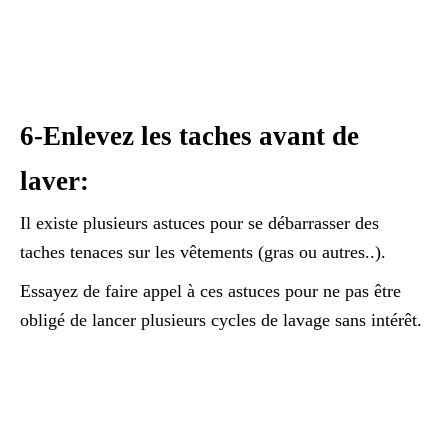
6-Enlevez les taches avant de
laver:
Il existe plusieurs astuces pour se débarrasser des
taches tenaces sur les vêtements (gras ou autres..).
Essayez de faire appel à ces astuces pour ne pas être
obligé de lancer plusieurs cycles de lavage sans intérêt.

........

# EXERCISE BRIEF
Copy the records word for word, from the start through the line that contains "Essayez de faire". Leave out the pictures.

# ANSWER TO THE PROBLEM
6-Enlevez les taches avant de
laver:
Il existe plusieurs astuces pour se débarrasser des
taches tenaces sur les vêtements (gras ou autres..).
Essayez de faire appel à ces astuces pour ne pas être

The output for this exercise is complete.